By default, channels 12 and 13 are not enabled, and PEAP-MS-CHAP v2 authentication is not supported. You might also want to use a power bank instead of the power supply cable.
To set the USB microphone as the default input device, create the
nano ~/.asoundrc
file with the following content:pcm.!default { type asym playback.pcm { type plug slave.pcm "hw:0,0" } capture.pcm { type plug slave.pcm "hw:1,0" } }
Here,
1
is the number of the Raspberry PI USB port.
Installation instructions
Dependencies
To install the dependencies—Node.js, SoX, and Forever—run the following commands:
curl -sL https://deb.nodesource.com/setup_6.x -o nodesource_setup.sh
sudo bash nodesource_setup.sh
sudo apt-get update
sudo apt-get upgrade
sudo apt-get install sox libsox-fmt-all nodejs build-essential
sudo npm install forever -g
Running the application
We created an application that uses the mentioned web services to recognize voice, generate textual answers, and convert them to speech. Here are the instructions for running the app:
Clone the repository and change your current directory:
git clone https://github.com/melnikaite/pumpkin.git cd pumpkin
Create a Wit.ai application or IBM Watson services and export them using the corresponding command below:
export STT=WIT STT_TOKEN=XXX STT_DELAY=3000 TTS=GOOGLE TTS_LANG=ru
or
export STT=WATSON STT_USERNAME=XXX STT_PASSWORD=XXX TTS=WATSON TTS_USERNAME=XXX TTS_PASSWORD=XXX
Start your application:
forever start index.js
To stop the application, run this command:
forever stop index.js
At this point, you can back up the SD card. First, shut down your Raspberry PI via sudo shutdown
or VNC. Then, insert the SD card into your card reader and follow these instructions.
Conclusions
Initially, we tried to use Jasper, an open-source project that allows you to create your own Siri offline or using service providers of your choice. It is possible to work with existing modules, which perform actions depending on your request, or make your own.
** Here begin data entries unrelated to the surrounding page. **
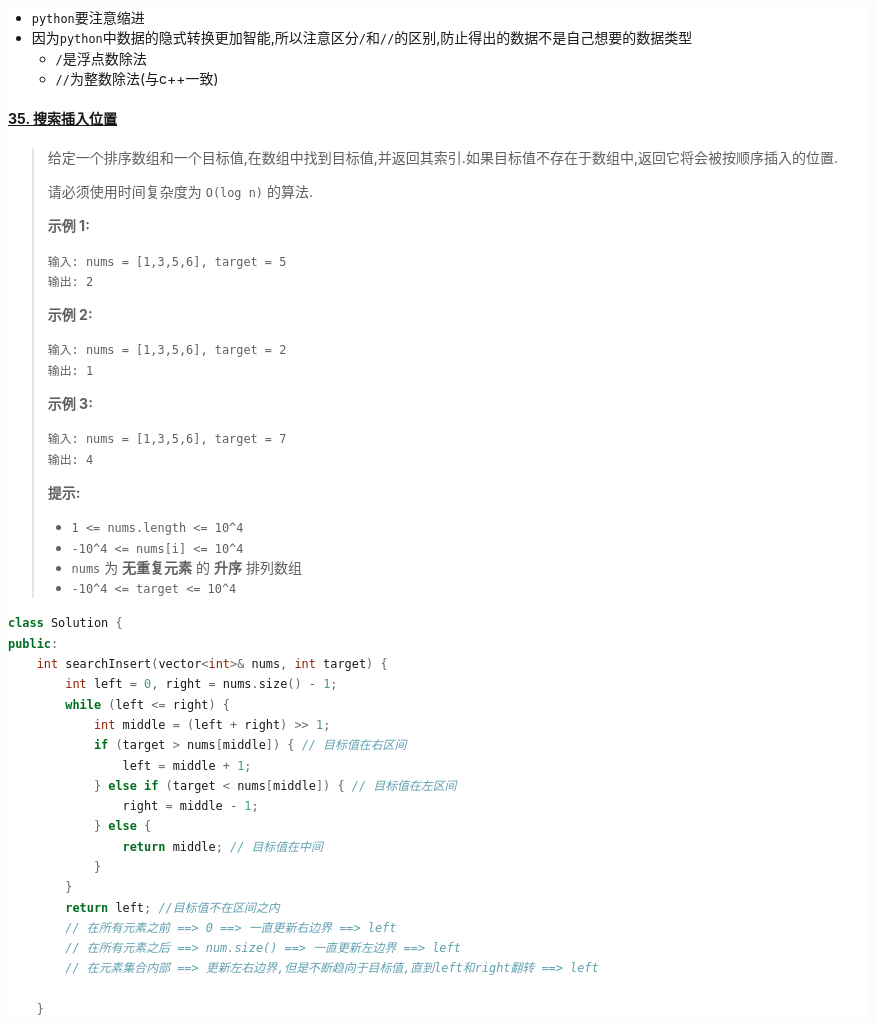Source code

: - `python`要注意缩进
- 因为`python`中数据的隐式转换更加智能,所以注意区分`/`和`//`的区别,防止得出的数据不是自己想要的数据类型
  - `/`是浮点数除法
  - `//`为整数除法(与c++一致)

#### [35. 搜索插入位置](https://leetcode.cn/problems/search-insert-position/)

> 给定一个排序数组和一个目标值,在数组中找到目标值,并返回其索引.如果目标值不存在于数组中,返回它将会被按顺序插入的位置.
>
> 请必须使用时间复杂度为 `O(log n)` 的算法.
>
>  
>
> **示例 1:**
>
> ```
> 输入: nums = [1,3,5,6], target = 5
> 输出: 2
> ```
>
> **示例 2:**
>
> ```
> 输入: nums = [1,3,5,6], target = 2
> 输出: 1
> ```
>
> **示例 3:**
>
> ```
> 输入: nums = [1,3,5,6], target = 7
> 输出: 4
> ```
>
>  
>
> **提示:**
>
> - `1 <= nums.length <= 10^4`
> - `-10^4 <= nums[i] <= 10^4`
> - `nums` 为 **无重复元素** 的 **升序** 排列数组
> - `-10^4 <= target <= 10^4`

```c++
class Solution {
public:
    int searchInsert(vector<int>& nums, int target) {
        int left = 0, right = nums.size() - 1;
        while (left <= right) {
            int middle = (left + right) >> 1;
            if (target > nums[middle]) { // 目标值在右区间
                left = middle + 1;
            } else if (target < nums[middle]) { // 目标值在左区间
                right = middle - 1;
            } else {
                return middle; // 目标值在中间
            }
        }
        return left; //目标值不在区间之内
        // 在所有元素之前 ==> 0 ==> 一直更新右边界 ==> left
        // 在所有元素之后 ==> num.size() ==> 一直更新左边界 ==> left
        // 在元素集合内部 ==> 更新左右边界,但是不断趋向于目标值,直到left和right翻转 ==> left 
        
    }
```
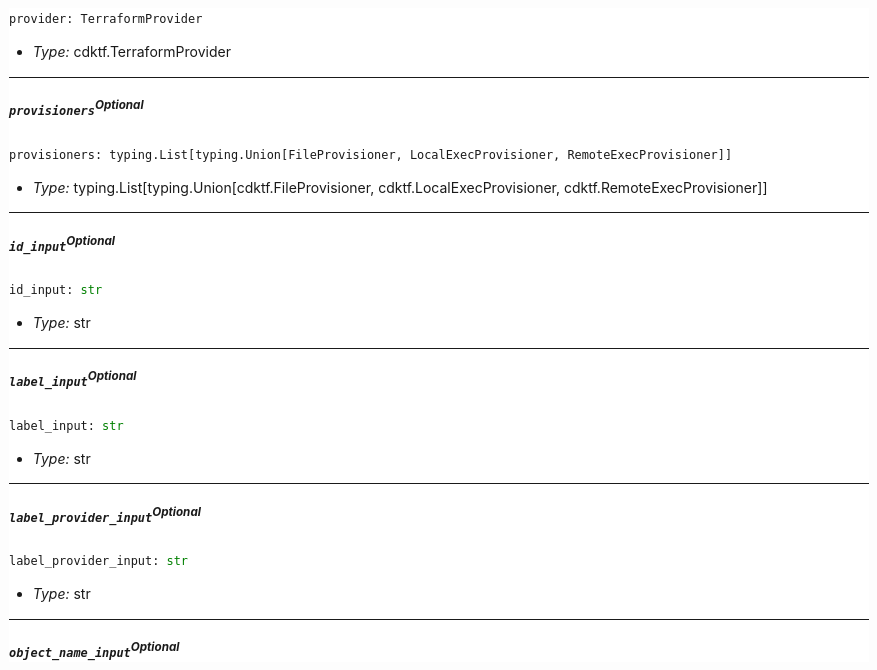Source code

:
 ```python
provider: TerraformProvider
```

- *Type:* cdktf.TerraformProvider

---

##### `provisioners`<sup>Optional</sup> <a name="provisioners" id="@cdktf/provider-postgresql.securityLabel.SecurityLabel.property.provisioners"></a>

```python
provisioners: typing.List[typing.Union[FileProvisioner, LocalExecProvisioner, RemoteExecProvisioner]]
```

- *Type:* typing.List[typing.Union[cdktf.FileProvisioner, cdktf.LocalExecProvisioner, cdktf.RemoteExecProvisioner]]

---

##### `id_input`<sup>Optional</sup> <a name="id_input" id="@cdktf/provider-postgresql.securityLabel.SecurityLabel.property.idInput"></a>

```python
id_input: str
```

- *Type:* str

---

##### `label_input`<sup>Optional</sup> <a name="label_input" id="@cdktf/provider-postgresql.securityLabel.SecurityLabel.property.labelInput"></a>

```python
label_input: str
```

- *Type:* str

---

##### `label_provider_input`<sup>Optional</sup> <a name="label_provider_input" id="@cdktf/provider-postgresql.securityLabel.SecurityLabel.property.labelProviderInput"></a>

```python
label_provider_input: str
```

- *Type:* str

---

##### `object_name_input`<sup>Optional</sup> <a name="object_name_input" id="@cdktf/provider-postgresql.securityLabel.SecurityLabel.property.objectNameInput"></a>
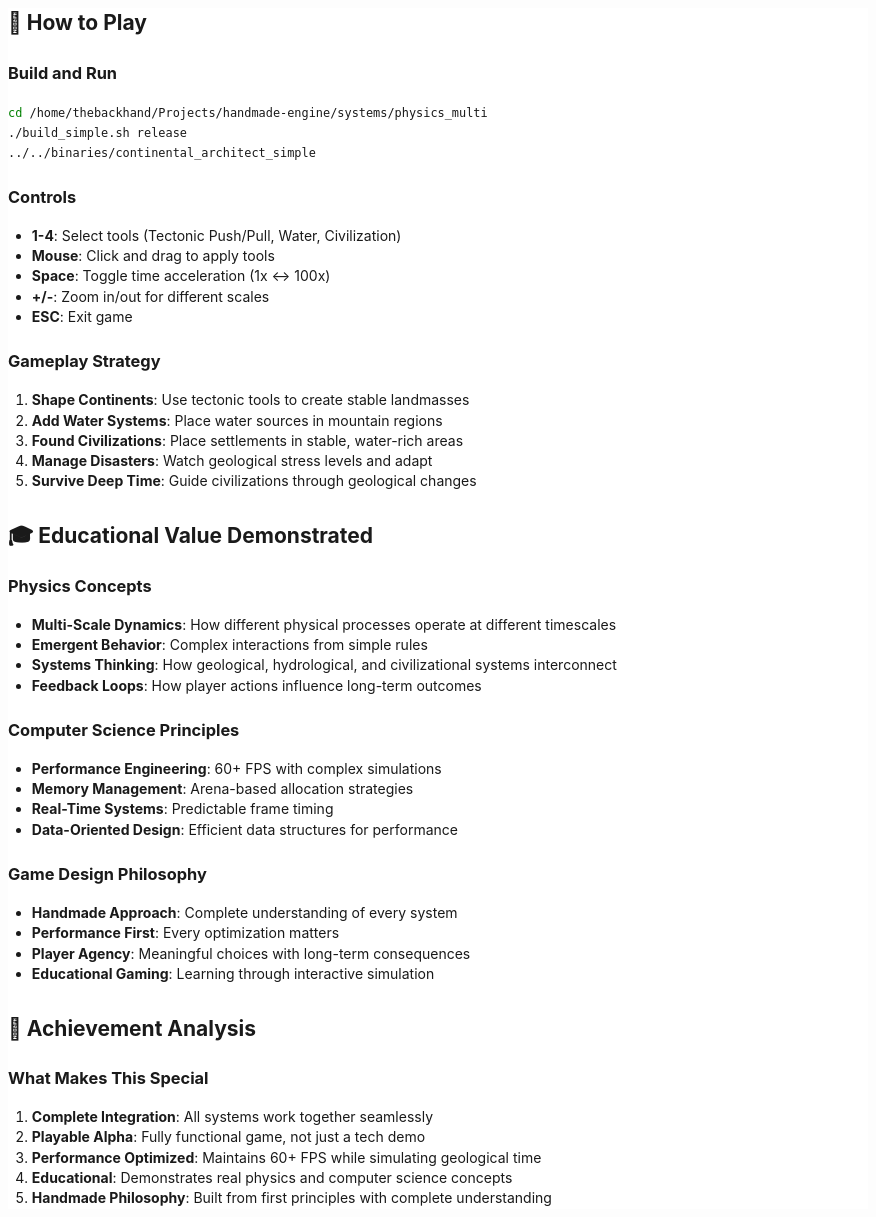 ## 🚀 How to Play

### Build and Run
```bash
cd /home/thebackhand/Projects/handmade-engine/systems/physics_multi
./build_simple.sh release
../../binaries/continental_architect_simple
```

### Controls
- **1-4**: Select tools (Tectonic Push/Pull, Water, Civilization)
- **Mouse**: Click and drag to apply tools
- **Space**: Toggle time acceleration (1x ↔ 100x)
- **+/-**: Zoom in/out for different scales
- **ESC**: Exit game

### Gameplay Strategy
1. **Shape Continents**: Use tectonic tools to create stable landmasses
2. **Add Water Systems**: Place water sources in mountain regions
3. **Found Civilizations**: Place settlements in stable, water-rich areas
4. **Manage Disasters**: Watch geological stress levels and adapt
5. **Survive Deep Time**: Guide civilizations through geological changes

## 🎓 Educational Value Demonstrated

### Physics Concepts
- **Multi-Scale Dynamics**: How different physical processes operate at different timescales
- **Emergent Behavior**: Complex interactions from simple rules
- **Systems Thinking**: How geological, hydrological, and civilizational systems interconnect
- **Feedback Loops**: How player actions influence long-term outcomes

### Computer Science Principles
- **Performance Engineering**: 60+ FPS with complex simulations
- **Memory Management**: Arena-based allocation strategies
- **Real-Time Systems**: Predictable frame timing
- **Data-Oriented Design**: Efficient data structures for performance

### Game Design Philosophy
- **Handmade Approach**: Complete understanding of every system
- **Performance First**: Every optimization matters
- **Player Agency**: Meaningful choices with long-term consequences
- **Educational Gaming**: Learning through interactive simulation

## 🔮 Achievement Analysis

### What Makes This Special
1. **Complete Integration**: All systems work together seamlessly
2. **Playable Alpha**: Fully functional game, not just a tech demo
3. **Performance Optimized**: Maintains 60+ FPS while simulating geological time
4. **Educational**: Demonstrates real physics and computer science concepts
5. **Handmade Philosophy**: Built from first principles with complete understanding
We spent one day compiling dependencies, but the platform failed to recognize even a wake-up word. Most of the libraries are obsolete, and it is hard to use them for languages other than English. So, we decided to proceed with external services.
However, in my opinion, using AI for a chatbot today can be beneficial only if it is trained for a specific case. Otherwise, it is just fun.
IBM Watson’s Text to Speech service is good enough to be used, but you still may notice that the voice is synthetic. The Speech to Text service did not perform very well, especially offline, and made a lot of mistakes. It is also quite expensive for full-time usage. If you need only English support, check out this comparison of voice recognition tools.
Some services provide support for a huge number of languages, but quantity does not equal to quality. For pet projects, consider free Wit.ai as a means of converting speech to text and Google Text-to-Speech as a tool for the opposite task. For business cases, IBM Watson seems to be a more reasonable choice.